If your response to most situations is sheer anger, there’s a good chance that you’re exhibiting aggression in order to cover up your true emotions, needs and feelings. This is particularly true if you grew up in a family where any expression of feelings was discouraged.

In case you feel disconnected or find anger is your knee jerk response to everything, then you desperately need to get back in touch with your feelings. You need to be aware of your emotions, which is the key to self-understanding and success in life.

4 Timeouts are important for parents too

As a parent, you should take a timeout too. What you need to do is to give yourself short breaks during the day when you find things getting a bit stressful. As you take a few moments of quiet time to yourself, you’ll find yourself being better prepared to handle what’s ahead without getting angry or irritated.

Also, if you’re angry at your child, just move away from them physically to avoid doing something violent. Just tell your child you’re too mad to talk right now and you’re going to calm down by taking a timeout. This way, you’ll be able to better explain how serious the situation is and most importantly, you’re modelling self-control too.

3 Be mindful of how you express your anger

You should consider how you go about expressing your anger. For instance, if you’re angry over something your child did, do you start getting over critical or do you just hold it inside till you finally explode in sheer rage? Do you aggressively try to dominate others around you? As a parent, it’s necessary for you to bear in mind that your child learns by imitation and when they get angry, your children are going to copy you.

At times you might get angry with your child because you misinterpret or misunderstand their needs or the situation. Although your child only wants to make you happy, they have short attention spans and their agendas aren’t the same as yours. 

For instance, when you dress him up to go out and then start getting ready yourself, he may go out in the garden and climb a tree. When you find him dirty, you’ll be angry because you think he’s done it just to annoy you, although he did it because he got bored. He didn’t know his actions would anger you and he just wanted to pass the time as you got ready.

2 Using physical force is never right

Never use physical force on your child, and this includes spanking as well. A number of research studies have shown how spanking can have a negative affect children’s development – and it may last all through his life. For this reason alone you should refrain from getting physically abusive towards your child no matter how angry you are.

No matter what it takes, it’s necessary for you to control yourself when you’re angry. Leave the room if you have to, but don’t let yourself get physical with anyone, particularly your child. Just in case you lose it and hit your child, say sorry to him right away and tell him that what you did was wrong.

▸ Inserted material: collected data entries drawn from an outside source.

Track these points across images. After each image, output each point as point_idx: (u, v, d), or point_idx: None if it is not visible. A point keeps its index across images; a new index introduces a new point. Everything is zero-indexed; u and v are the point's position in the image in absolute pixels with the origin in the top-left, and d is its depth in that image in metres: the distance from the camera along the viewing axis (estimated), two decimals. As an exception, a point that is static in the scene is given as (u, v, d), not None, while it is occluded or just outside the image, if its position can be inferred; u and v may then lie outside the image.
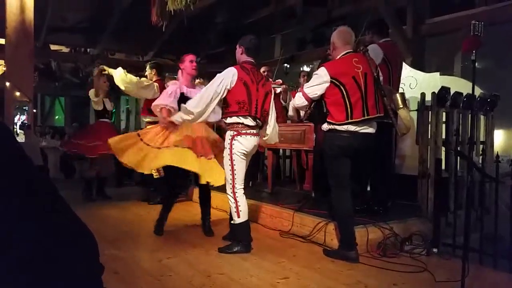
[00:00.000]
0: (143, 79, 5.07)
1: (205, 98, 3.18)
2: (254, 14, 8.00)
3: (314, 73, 3.25)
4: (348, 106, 3.07)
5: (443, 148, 4.03)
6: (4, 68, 5.27)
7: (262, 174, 6.33)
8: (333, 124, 3.12)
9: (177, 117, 3.33)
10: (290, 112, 4.24)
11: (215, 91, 3.17)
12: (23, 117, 4.70)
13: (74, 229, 0.64)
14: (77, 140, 5.42)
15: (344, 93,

1 Threatening your kids isn’t going to help

You need to bear in mind that threats are only effective when you follow through on them. If that is not the case, empty threats will only undermine your authority and make it less likely that your kids will follow the rules in times to come.

Also, research suggests that the more calmly you speak, the calmer you will feel and the more calmly others will respond to you. For this reason, no matter how angry you are, it’s recommended you speak as calmly as possible. Along with that, don’t use swear words with your children, because these tend to make the listener more upset, which in turn escalates the situation.